Videos by American Songwriter

Laura Veirs
The Lookout
(Raven Marching Band Records)
Rating: 4 out of 5 stars

Dreamy.

That’s the first word that will spring to mind after spending 45 minutes with singer-songwriter Laura Viers’ 10th studio release. It’s her first solo set since 2013’s similar sounding Warp & Weft (also produced, as is this one, by husband/percussionist/multi-instrumentalist Tucker Martine) and a follow-up of sorts to her successful 2016 collaboration with k.d. lang and Neko Case. As the least well known of those three, Veirs likely acquired plenty of new fans from that project. They, as well as her established base, will find plenty to love on this glistening and often mysterious folk/pop jewel.

Veirs explains that the album’s title stems from the importance of looking out for each other in what she sees as the political and social chaos created since 2016’s presidential election. Fair enough, but it’s hard to believe that even after close inspection to the wistful, woozy, often existential lyrics to these dozen tracks, many listeners will come away with anything concrete in that regard. What they will experience is a beautifully crafted set of sometimes offbeat, melodically sensitive and wonderfully conceived tunes that linger in your head long after the final track, the obliquely titled “Zozobra,” whose verse name-checks Neil Young’s “Heart of Gold,” fades out. 

These tunes float, drift and glide with Veirs’ picked guitar lines weaving between pedal steel, synths, occasional viola and even clarinet on one tune, along with sympathetic backing vocals from Jim James and Sufjan Stevens, among others. Veirs’ words are often textured with colors; “raised under rays of gold/ and under sapphire skies,” she sings on the country-tinged “Seven Falls. Elsewhere, there are mentions of “your turquoise beams,” “… desert domes all cold and green,” “her opalescent gaze,” “your eyes of green and steel,” and “signatures stamped in silver.” Her words are evocative, often haunting and poetic. She implies concepts rather than explaining them as in “lost is the long and loneliest town/ fairy sybil flying” from  “Mountains of the Moon.” Song structures are similarly unusual, eschewing traditional verse—chorus—verse–bridge constructs for more unusual, interesting arrangements.

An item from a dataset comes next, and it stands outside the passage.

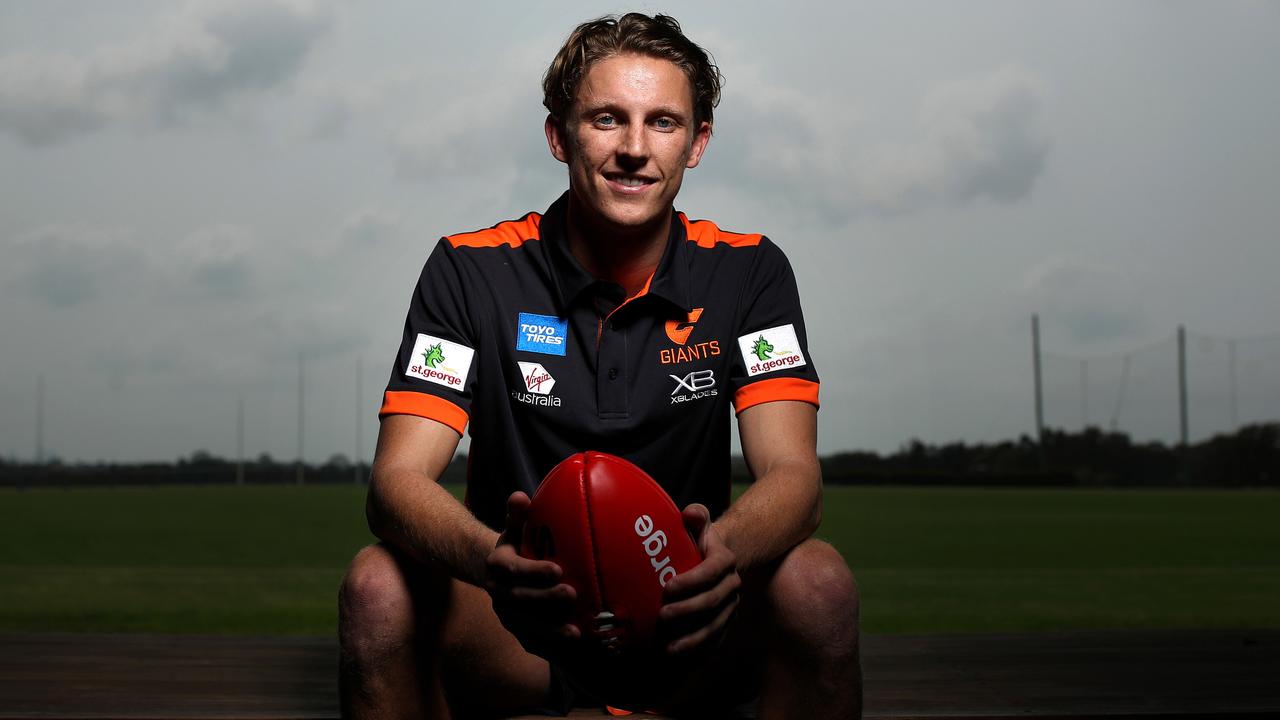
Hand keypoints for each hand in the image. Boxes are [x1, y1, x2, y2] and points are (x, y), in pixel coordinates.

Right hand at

What could be a convoluted jumble is instead a beautifully fashioned collection of sounds that flow and shift from the ornate qualities of “When It Grows Darkest” to the stark piano and voice of “The Meadow”; one that drifts with the pensive, thought provoking vibe of a foreign film or the undulating of the ocean tide. Viers’ voice — similar to that of Case — is hypnotic, even trance-inducing, tying the melodic threads together, creating vistas far too alluring and challenging to snooze through, even on an album that feels like a waking dream.